* [Problem details]:
State the number of lines in these records that include the string "Senate", and say nothing more.
Material shown section start
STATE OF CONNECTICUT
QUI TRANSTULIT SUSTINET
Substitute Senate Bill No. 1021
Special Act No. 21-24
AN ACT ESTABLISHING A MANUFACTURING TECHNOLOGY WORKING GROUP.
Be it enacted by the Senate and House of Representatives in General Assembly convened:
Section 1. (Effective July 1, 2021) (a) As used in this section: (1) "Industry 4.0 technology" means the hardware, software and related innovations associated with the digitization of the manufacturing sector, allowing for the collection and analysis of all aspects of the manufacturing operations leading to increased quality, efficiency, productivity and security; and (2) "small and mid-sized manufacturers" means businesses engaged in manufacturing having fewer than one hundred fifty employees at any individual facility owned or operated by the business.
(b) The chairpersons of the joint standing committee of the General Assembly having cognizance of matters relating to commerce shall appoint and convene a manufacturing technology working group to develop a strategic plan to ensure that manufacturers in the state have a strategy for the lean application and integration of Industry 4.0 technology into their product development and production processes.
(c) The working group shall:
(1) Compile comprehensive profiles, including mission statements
Material shown section end
Material shown section start
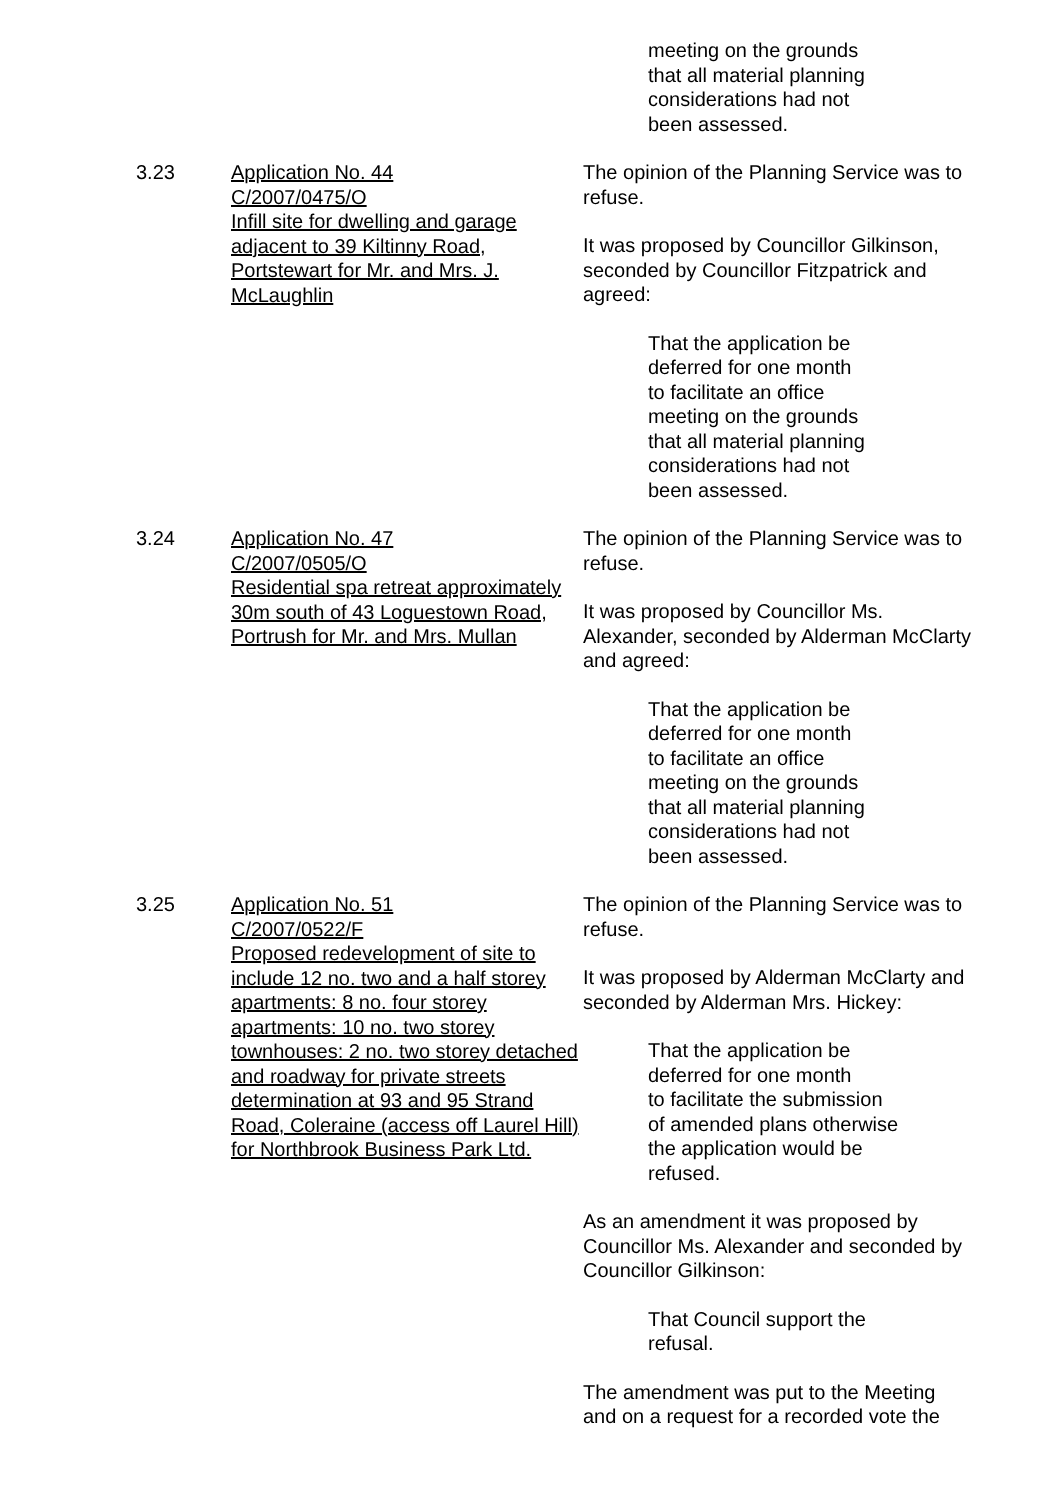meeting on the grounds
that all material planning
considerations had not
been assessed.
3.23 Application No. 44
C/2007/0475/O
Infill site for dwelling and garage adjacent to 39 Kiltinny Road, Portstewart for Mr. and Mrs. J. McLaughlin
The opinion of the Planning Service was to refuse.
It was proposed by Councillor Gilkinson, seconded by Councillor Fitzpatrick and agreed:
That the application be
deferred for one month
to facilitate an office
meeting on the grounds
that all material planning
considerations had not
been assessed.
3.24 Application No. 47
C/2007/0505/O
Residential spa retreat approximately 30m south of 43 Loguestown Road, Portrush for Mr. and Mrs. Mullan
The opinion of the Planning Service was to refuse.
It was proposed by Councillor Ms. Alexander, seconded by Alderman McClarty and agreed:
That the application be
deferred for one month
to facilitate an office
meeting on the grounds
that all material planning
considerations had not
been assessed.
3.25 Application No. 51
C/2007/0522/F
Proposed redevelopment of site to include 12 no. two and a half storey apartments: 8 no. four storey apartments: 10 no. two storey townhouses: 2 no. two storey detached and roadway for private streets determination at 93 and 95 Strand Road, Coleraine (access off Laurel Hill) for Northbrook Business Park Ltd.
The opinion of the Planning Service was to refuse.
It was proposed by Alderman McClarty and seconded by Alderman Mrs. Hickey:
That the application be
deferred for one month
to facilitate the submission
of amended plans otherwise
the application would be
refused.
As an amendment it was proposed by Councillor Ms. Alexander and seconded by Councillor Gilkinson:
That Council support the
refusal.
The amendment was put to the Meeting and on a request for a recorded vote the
Material shown section end
* [Answer]:
2